Bill Baxter wrote:
On Mon, Nov 23, 2009 at 2:09 PM, Steven Schveighoffer
<schvei...@yahoo.com> wrote:
On Mon, 23 Nov 2009 16:33:42 -0500, dsimcha <dsim...@yahoo.com> wrote:

But one of my biggest gripes about the current appending implementation,
far more
important from a practical perspective than any theoretical safety
guarantees, is
that it doesn't scale to multiple threads.  I've experienced this in a
real-world
program that I translated from someone else's C++ code that used
vector::push_back() quite liberally inside core algorithms.  (The reason
is that
it was written more for simplicity/readability than performance, so the
person who
wrote it never thought to optimize this kind of stuff.)  When I did a
literal
translation of this to D, everything was completely serialized.  It didn't
even
scale to two cores.  I had to rewrite significant portions of the code in
a way
that did not use appending to get it to scale at all.
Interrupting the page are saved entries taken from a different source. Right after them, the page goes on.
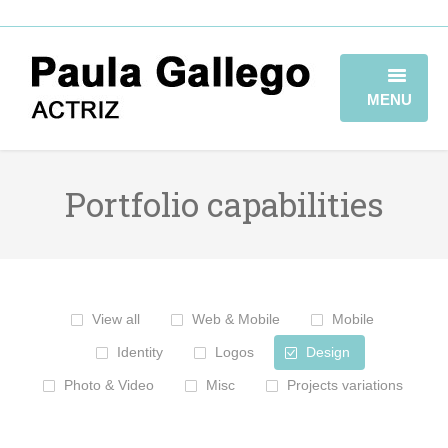
MENU
HOME
Portfolio capabilities
BIOGRAFÍA
TRAYECTORIA
GALERÍA
View all
Web & Mobile
Mobile
VIDEOBOOK
Identity
Logos
Design
CONTACTO
Photo & Video
Misc
Projects variations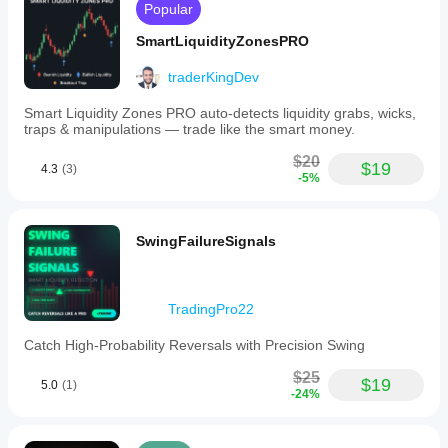
Popular
SmartLiquidityZonesPRO
traderKingDev
Smart Liquidity Zones PRO auto-detects liquidity grabs, wicks,
traps & manipulations — trade like the smart money.
$20
$19
4.3
(3)
-5%
SwingFailureSignals
TradingPro22
Catch High-Probability Reversals with Precision Swing
$25
$19
5.0
(1)
-24%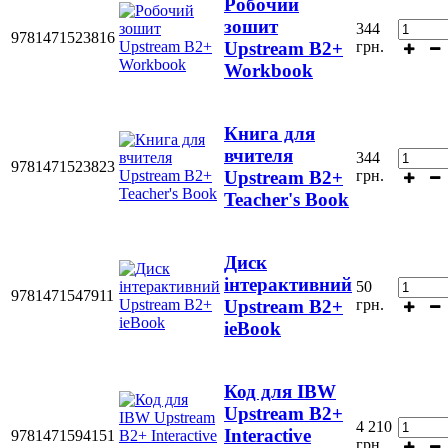
Робочий
зошит
344
9781471523816
грн.
Upstream B2+
Workbook
Книга для
вчителя
344
9781471523823
грн.
Upstream В2+
Teacher's Book
Диск
інтерактивний
50
9781471547911
грн.
Upstream B2+
ieBook
Код для IBW
Upstream B2+
4 210
Interactive
9781471594151
грн.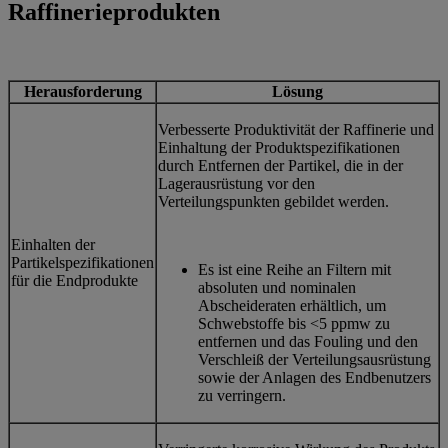
Raffinerieprodukten
Herausforderung
Lösung
Verbesserte Produktivität der Raffinerie und
Einhaltung der Produktspezifikationen
durch Entfernen der Partikel, die in der
Lagerausrüstung vor den
Verteilungspunkten gebildet werden.
Einhalten der
Partikelspezifikationen
Es ist eine Reihe an Filtern mit
für die Endprodukte
absoluten und nominalen
Abscheideraten erhältlich, um
Schwebstoffe bis <5 ppmw zu
entfernen und das Fouling und den
Verschleiß der Verteilungsausrüstung
sowie der Anlagen des Endbenutzers
zu verringern.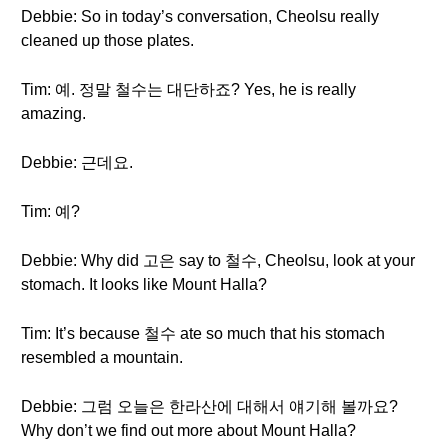
Debbie: So in today’s conversation, Cheolsu really
cleaned up those plates.
Tim: 예. 정말 철수는 대단하죠? Yes, he is really
amazing.
Debbie: 근데요.
Tim: 예?
Debbie: Why did 고은 say to 철수, Cheolsu, look at your
stomach. It looks like Mount Halla?
Tim: It’s because 철수 ate so much that his stomach
resembled a mountain.
Debbie: 그럼 오늘은 한라산에 대해서 얘기해 볼까요?
Why don’t we find out more about Mount Halla?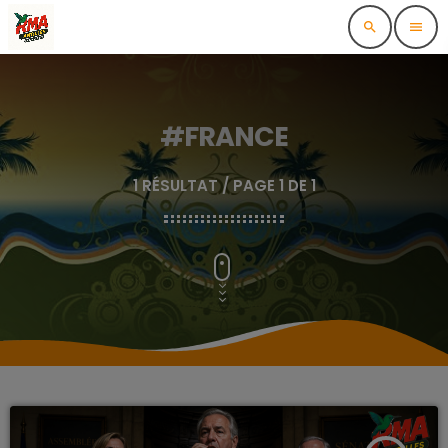
search
menu
#FRANCE
1 RÉSULTAT / PAGE 1 DE 1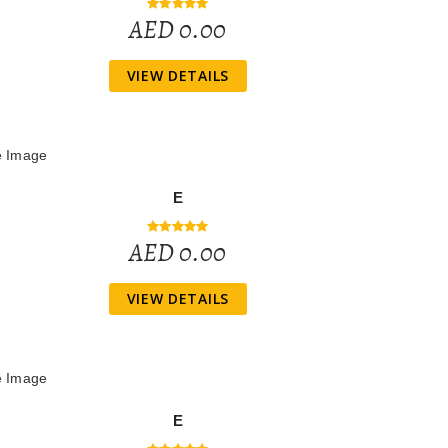
AED 0.00
VIEW DETAILS
E
AED 0.00
VIEW DETAILS
E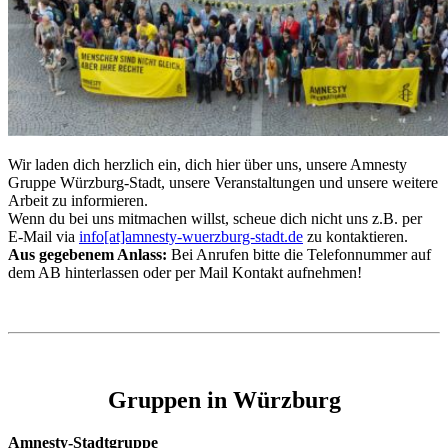
Wir laden dich herzlich ein, dich hier über uns, unsere Amnesty
Gruppe Würzburg-Stadt, unsere Veranstaltungen und unsere weitere
Arbeit zu informieren.
Wenn du bei uns mitmachen willst, scheue dich nicht uns z.B. per
E-Mail via
info[at]amnesty-wuerzburg-stadt.de
zu kontaktieren.
Aus gegebenem Anlass:
Bei Anrufen bitte die Telefonnummer auf
dem AB hinterlassen oder per Mail Kontakt aufnehmen!
Gruppen in Würzburg
Amnesty-Stadtgruppe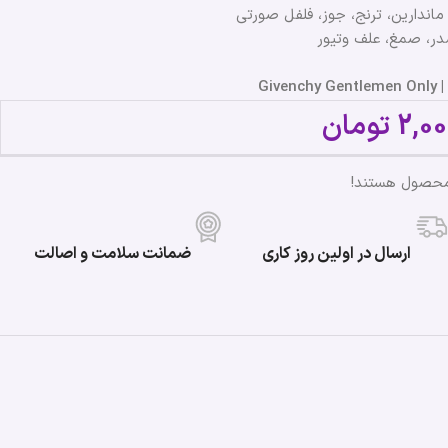
اندارین، ترنج، جوز، فلفل صورتی
در، صمغ، علف وتیور
Gi
2,00
تومان
محصول هستند!
ارسال در اولین روز کاری
ضمانت سلامت و اصالت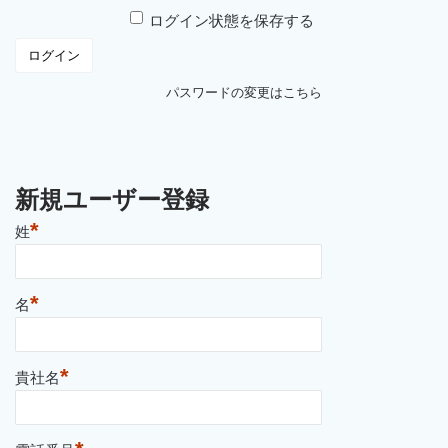
ログイン状態を保存する
パスワードの変更はこちら
新規ユーザー登録
*
姓
*
名
*
貴社名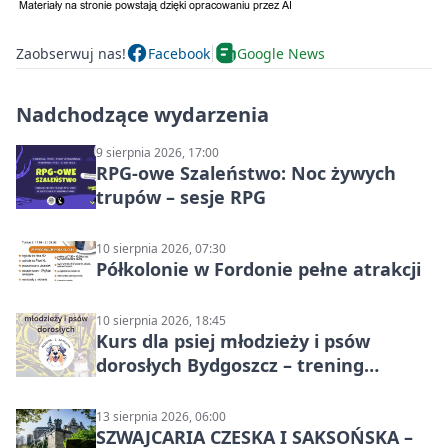
Zaobserwuj nas!
Facebook
Google News
Nadchodzące wydarzenia
9 sierpnia 2026, 17:00
RPG-owe Szaleństwo: Noc żywych
trupów – sesje RPG
10 sierpnia 2026, 07:30
Półkolonie w Fordonie pełne atrakcji
10 sierpnia 2026, 18:45
Kurs dla psiej młodzieży i psów
dorosłych Bydgoszcz – trening
grupowy
13 sierpnia 2026, 06:00
SZWAJCARIA CZESKA I SAKSOŃSKA –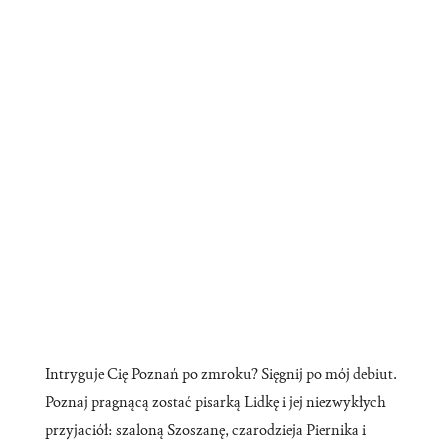
Intryguje Cię Poznań po zmroku? Sięgnij po mój debiut.
Poznaj pragnącą zostać pisarką Lidkę i jej niezwykłych
przyjaciół: szaloną Szoszanę, czarodzieja Piernika i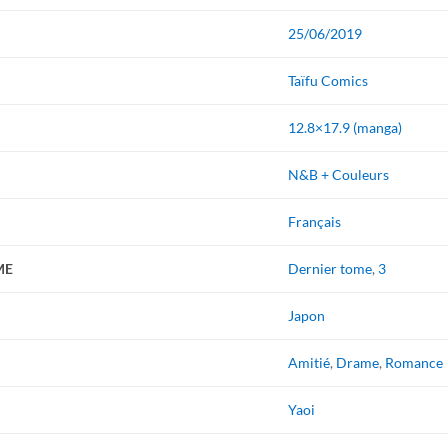
25/06/2019
Taïfu Comics
12.8×17.9 (manga)
N&B + Couleurs
Français
ME
Dernier tome
,
3
Japon
Amitié
,
Drame
,
Romance
Yaoi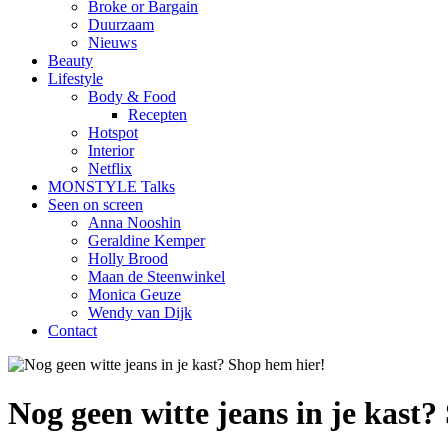
Broke or Bargain
Duurzaam
Nieuws
Beauty
Lifestyle
Body & Food
Recepten
Hotspot
Interior
Netflix
MONSTYLE Talks
Seen on screen
Anna Nooshin
Geraldine Kemper
Holly Brood
Maan de Steenwinkel
Monica Geuze
Wendy van Dijk
Contact
Nog geen witte jeans in je kast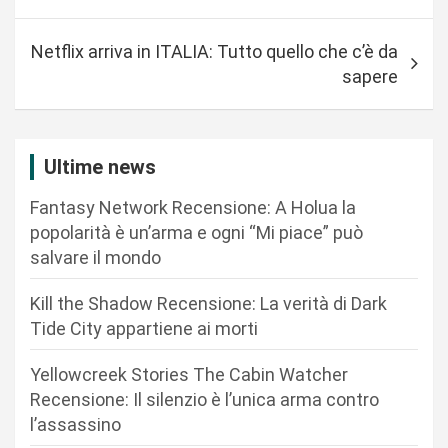
a
v
Netflix arriva in ITALIA: Tutto quello che c’è da
i
sapere
g
a
z
Ultime news
i
Fantasy Network Recensione: A Holua la
o
popolarità è un’arma e ogni “Mi piace” può
n
salvare il mondo
e
Kill the Shadow Recensione: La verità di Dark
a
Tide City appartiene ai morti
r
Yellowcreek Stories The Cabin Watcher
t
Recensione: Il silenzio è l’unica arma contro
i
l’assassino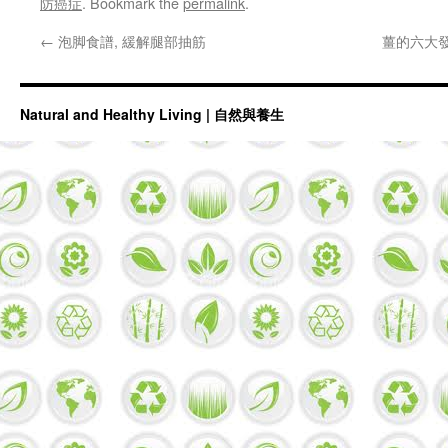
防癌症
. Bookmark the
permalink
.
←
泡脚食譜, 緩解腿部抽筋
薑的六大
Natural and Healthy Living | 自然與養生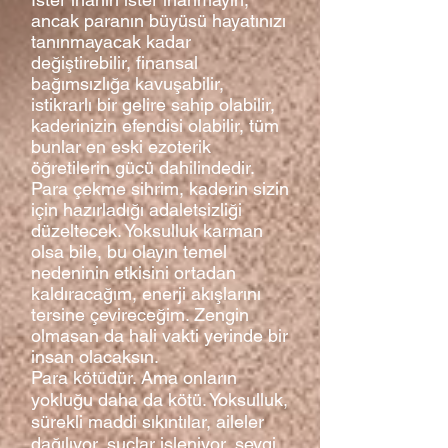
ancak paranın büyüsü hayatınızı
tanınmayacak kadar
değiştirebilir, finansal
bağımsızlığa kavuşabilir,
istikrarlı bir gelire sahip olabilir,
kaderinizin efendisi olabilir, tüm
bunlar en eski ezoterik
öğretilerin gücü dahilindedir.
Para çekme sihrim, kaderin sizin
için hazırladığı adaletsizliği
düzeltecek. Yoksulluk karman
olsa bile, bu olayın temel
nedeninin etkisini ortadan
kaldıracağım, enerji akışlarını
tersine çevireceğim. Zengin
olmasan da hali vakti yerinde bir
insan olacaksın.
Para kötüdür. Ama onların
yokluğu daha da kötü. Yoksulluk,
sürekli maddi sıkıntılar, aileler
dağılıyor, suçlar işleniyor, sevgi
D is supposed to be a language that is geared toward multi-threading.  If
something as simple as array appending is a threading bottleneck (and it
was for
me in a real-world program), I don't care if it is O(1) because
effectively it has
a constant the size of Jupiter.
It's hard to say that your example is a good fit for the arrays of D.  What
you need is a library type that does not require a global lock for
appending.  Such is not the case for every example of appending in D, and
the existence of the current D arrays does not prevent you from adding more
specialized types.  There are other costs to using such types besides the
global lock, such as storing the capacity, and if you are slicing, locally
storing the slice extents.

That's likely to be far too big a limitation for the upcoming world of
parallelism everywhere.
But the single-threaded GC is the real culprit.  Fix that and arrays
shouldn't be a problem either.

I agree. Overall, our eyes should be at this point focused on principle matters rather than matters of optimizations that can be done but haven't been done yet.

Without being 100% sure, I conjecture that array primitives can be implemented efficiently if we give the implementation the freedom to end sharing for ~=. Also I am not ruling out the possibility that we can guarantee a ~= that never keeps sharing with existing arrays. (One idea I discussed with Walter was encoding uniqueness of arrays in a bit stored with the array limits.)